Recorded information below:

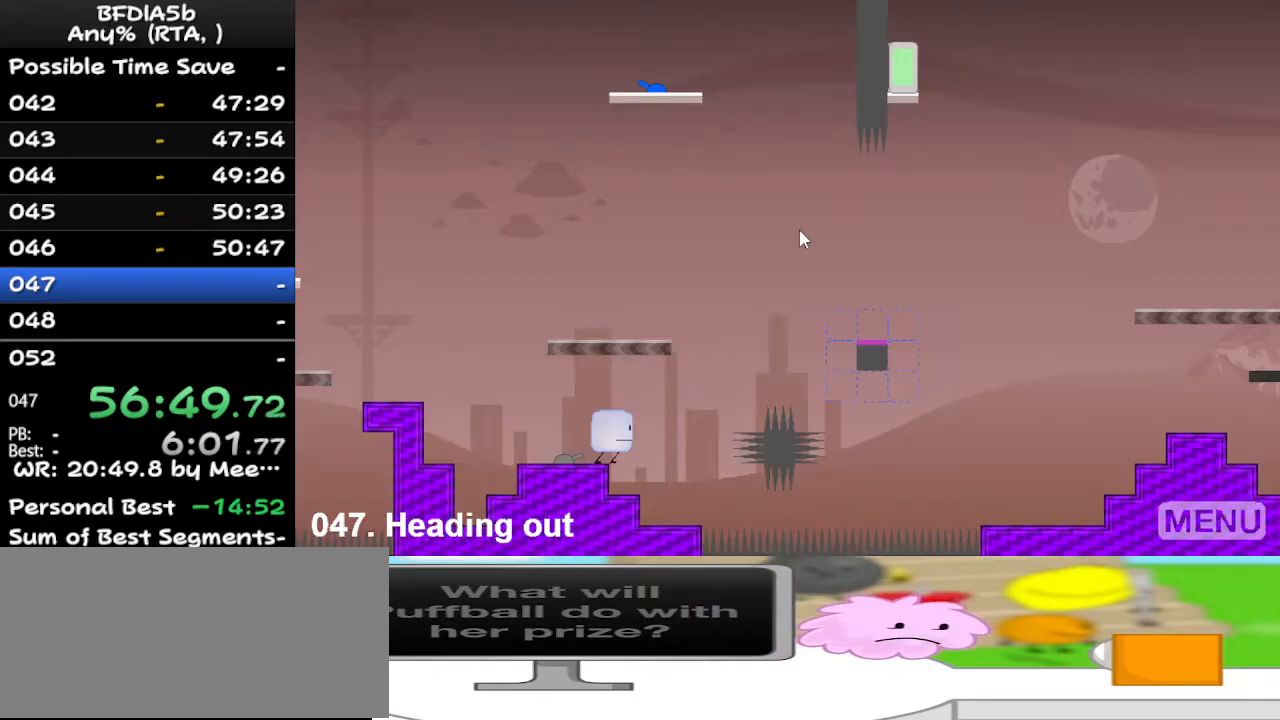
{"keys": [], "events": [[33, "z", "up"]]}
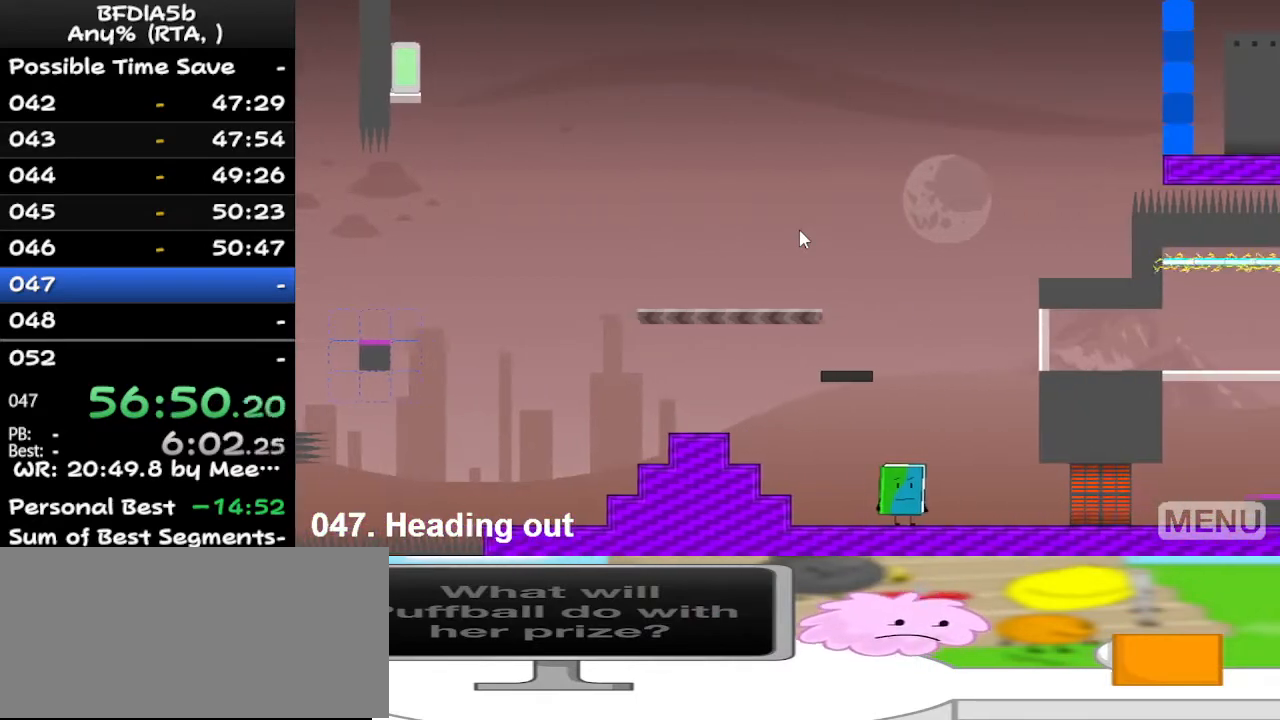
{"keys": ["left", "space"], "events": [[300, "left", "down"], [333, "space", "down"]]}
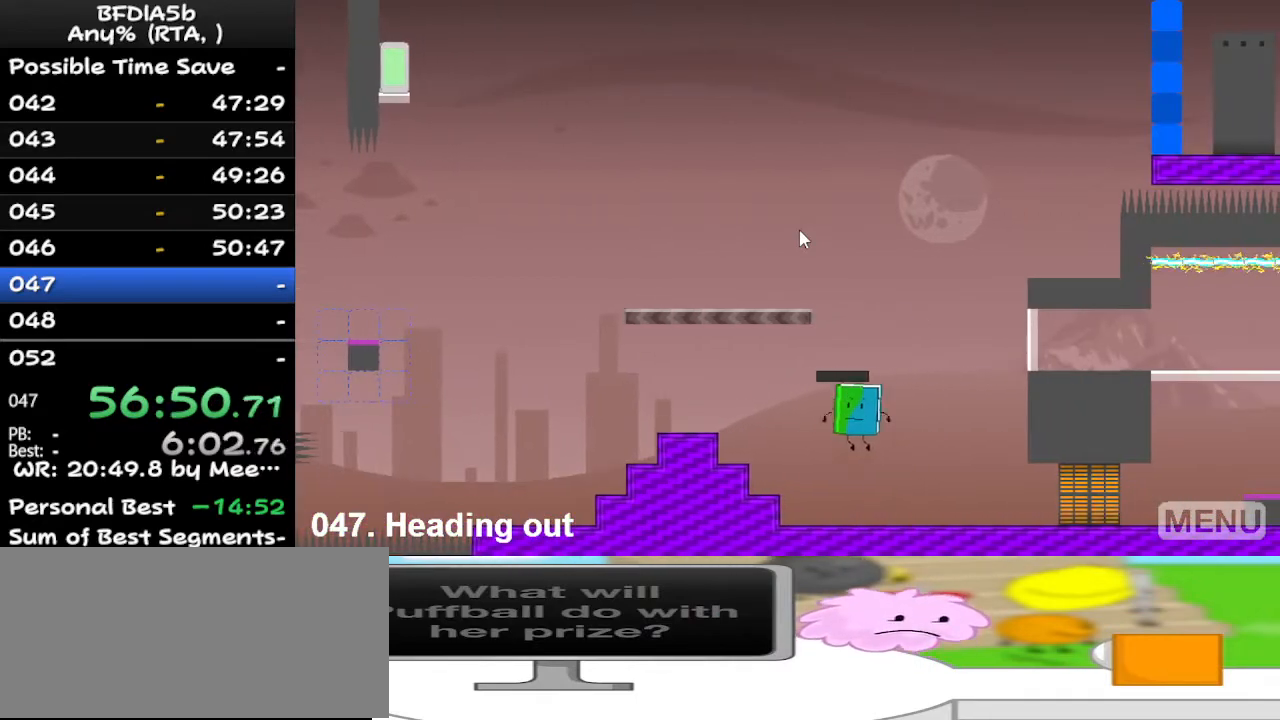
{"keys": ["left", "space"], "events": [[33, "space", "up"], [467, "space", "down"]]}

End of Recorded information.

__Task objective__
Leave out the pictures and set down all of the data exactly.

__Answer to this task__
{"keys": [], "events": [[33, "z", "up"]]}
{"keys": ["left", "space"], "events": [[300, "left", "down"], [333, "space", "down"]]}
{"keys": ["left", "space"], "events": [[33, "space", "up"], [467, "space", "down"]]}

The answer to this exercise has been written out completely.